━━━━━ Records provided

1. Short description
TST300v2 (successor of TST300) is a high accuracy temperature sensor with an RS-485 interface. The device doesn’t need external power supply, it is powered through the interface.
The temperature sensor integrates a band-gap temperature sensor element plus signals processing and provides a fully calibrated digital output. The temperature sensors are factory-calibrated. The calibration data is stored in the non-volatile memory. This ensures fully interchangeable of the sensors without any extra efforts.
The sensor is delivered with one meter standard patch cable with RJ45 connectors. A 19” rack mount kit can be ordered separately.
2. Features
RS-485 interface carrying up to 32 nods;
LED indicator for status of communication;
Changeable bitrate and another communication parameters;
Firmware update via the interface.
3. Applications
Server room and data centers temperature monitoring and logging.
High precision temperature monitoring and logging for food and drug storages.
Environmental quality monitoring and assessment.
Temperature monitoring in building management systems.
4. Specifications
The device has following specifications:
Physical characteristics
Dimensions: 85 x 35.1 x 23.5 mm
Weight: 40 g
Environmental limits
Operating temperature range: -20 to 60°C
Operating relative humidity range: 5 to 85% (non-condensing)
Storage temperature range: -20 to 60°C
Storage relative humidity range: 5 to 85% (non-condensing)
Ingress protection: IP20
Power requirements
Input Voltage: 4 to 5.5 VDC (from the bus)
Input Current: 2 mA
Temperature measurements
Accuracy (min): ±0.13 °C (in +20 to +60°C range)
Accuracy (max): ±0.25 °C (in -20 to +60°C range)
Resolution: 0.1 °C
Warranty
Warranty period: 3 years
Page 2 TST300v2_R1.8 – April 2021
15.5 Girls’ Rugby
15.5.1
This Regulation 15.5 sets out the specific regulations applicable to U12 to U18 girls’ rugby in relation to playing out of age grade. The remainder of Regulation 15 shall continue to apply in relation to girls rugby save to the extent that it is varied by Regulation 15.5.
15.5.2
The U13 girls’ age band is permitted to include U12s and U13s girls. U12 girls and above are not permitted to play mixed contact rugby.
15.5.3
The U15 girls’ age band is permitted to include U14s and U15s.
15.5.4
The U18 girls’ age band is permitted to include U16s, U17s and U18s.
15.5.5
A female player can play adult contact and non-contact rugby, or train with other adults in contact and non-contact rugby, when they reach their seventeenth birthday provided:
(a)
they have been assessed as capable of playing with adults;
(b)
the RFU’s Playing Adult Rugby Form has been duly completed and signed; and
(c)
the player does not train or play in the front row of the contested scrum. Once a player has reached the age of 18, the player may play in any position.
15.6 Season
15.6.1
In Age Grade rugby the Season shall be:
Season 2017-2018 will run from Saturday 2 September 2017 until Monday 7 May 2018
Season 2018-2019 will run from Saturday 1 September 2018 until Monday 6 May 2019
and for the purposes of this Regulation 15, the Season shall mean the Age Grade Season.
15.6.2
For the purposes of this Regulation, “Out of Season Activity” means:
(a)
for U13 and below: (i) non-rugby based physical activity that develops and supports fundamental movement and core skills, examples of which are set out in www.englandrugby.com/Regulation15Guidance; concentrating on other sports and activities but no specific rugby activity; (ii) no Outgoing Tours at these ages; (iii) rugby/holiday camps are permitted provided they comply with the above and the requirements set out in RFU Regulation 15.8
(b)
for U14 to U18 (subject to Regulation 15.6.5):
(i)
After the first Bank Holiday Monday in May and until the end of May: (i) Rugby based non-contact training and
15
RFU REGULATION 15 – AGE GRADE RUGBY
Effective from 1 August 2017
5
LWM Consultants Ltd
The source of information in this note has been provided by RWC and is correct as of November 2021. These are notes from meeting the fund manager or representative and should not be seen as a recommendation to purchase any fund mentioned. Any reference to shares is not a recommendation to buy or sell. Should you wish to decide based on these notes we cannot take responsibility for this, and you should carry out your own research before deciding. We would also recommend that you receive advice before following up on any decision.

━━━━━━━━━━

### Your objective
Your answer should be a single number: the tally of lines in the entries that include the word "relative".

### Solved problem
2